El rugido de la bestia al otro lado de la esquina de ladrillo hace vibrar el suelo y el cielo, y las piernas de Jürgen acompañan a nubes y piedras en su temblar. Aprieta los dientes y los dedos en torno a la empuñadura del Panzerfaust y trata de no pensar en nada. Ni en las instrucciones de manejo del arma, que se le han indicado apresuradamente esa misma mañana, ni en las detonaciones que se suceden una detrás de otra en la ciudad: ráfagas de armas automáticas, disparos secos y aislados, estruendosas explosiones de proyectiles de artillería, un gruñido constante que recorre las calles.


Con un súbito escalofrío de miedo, Jürgen gira sobre sí mismo, lanzando un rápido vistazo a la avenida, a su espalda.
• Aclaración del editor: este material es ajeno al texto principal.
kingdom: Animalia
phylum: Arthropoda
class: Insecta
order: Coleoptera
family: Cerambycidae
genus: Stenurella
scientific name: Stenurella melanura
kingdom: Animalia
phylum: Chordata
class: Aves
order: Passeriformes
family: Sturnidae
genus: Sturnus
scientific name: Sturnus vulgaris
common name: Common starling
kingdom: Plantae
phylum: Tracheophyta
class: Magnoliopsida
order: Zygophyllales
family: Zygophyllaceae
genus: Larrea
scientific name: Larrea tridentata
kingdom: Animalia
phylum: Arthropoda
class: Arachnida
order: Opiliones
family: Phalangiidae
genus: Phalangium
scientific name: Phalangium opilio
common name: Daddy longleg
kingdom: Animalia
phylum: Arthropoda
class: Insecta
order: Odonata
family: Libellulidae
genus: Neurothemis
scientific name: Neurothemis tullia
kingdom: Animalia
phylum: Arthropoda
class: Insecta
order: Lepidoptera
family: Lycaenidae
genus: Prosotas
Ha sentido el peso de una mirada en la nuca, el arañazo de unos ojos que le ha erizado el vello en los brazos. Pero tras él no hay nada, solo la calle desventrada, los cráteres en el suelo, las pilas de escombros, las fachadas humeantes tiznadas de hollín, las pavesas revoloteando en el aire frío de la mañana: pavesas de libros, pavesas de muebles, pavesas de vidas. Y Jürgen siente un nuevo escalofrío. La tela de su uniforme de las Juventudes Hitlerianas es demasiado fina, y en Berlín los últimos días de abril siempre son fríos, un recuerdo del invierno que el muchacho de dieciseis años que aferra su Panzerfaust junto a un cruce de calles tiene la sensación de no sacarse de los huesos.
Y, al otro lado de la esquina, invisible, el gañido de la fiera acercándose, con su paso pesado y lento, carente de prisa, antediluviano y atávico, haciendo repiquetear los cristales desparramados por el suelo. Ventanas, puertas viseladas, marcos de fotos de bodas y de bautizos, escaparates de relojerías, fragmentos de vidas tintineando a su alrededor como cascabeles, heraldos de la bestia. Trata de tragar saliva, pero no puede. La garganta está seca. Sin embargo, bajo la gorra del uniforme - no es de su talla, demasiado grande, se le ladea de un modo poco marcial sobre la frente - el sudor brota en delgados hilos que se le enfrían sobre la pálida piel del rostro, donde sus ojos azules destellan y tiemblan, igual que sus piernas, igual que el mundo.
Vuelve a mirar atrás. No ve a nadie. ¿ De veras está solo ?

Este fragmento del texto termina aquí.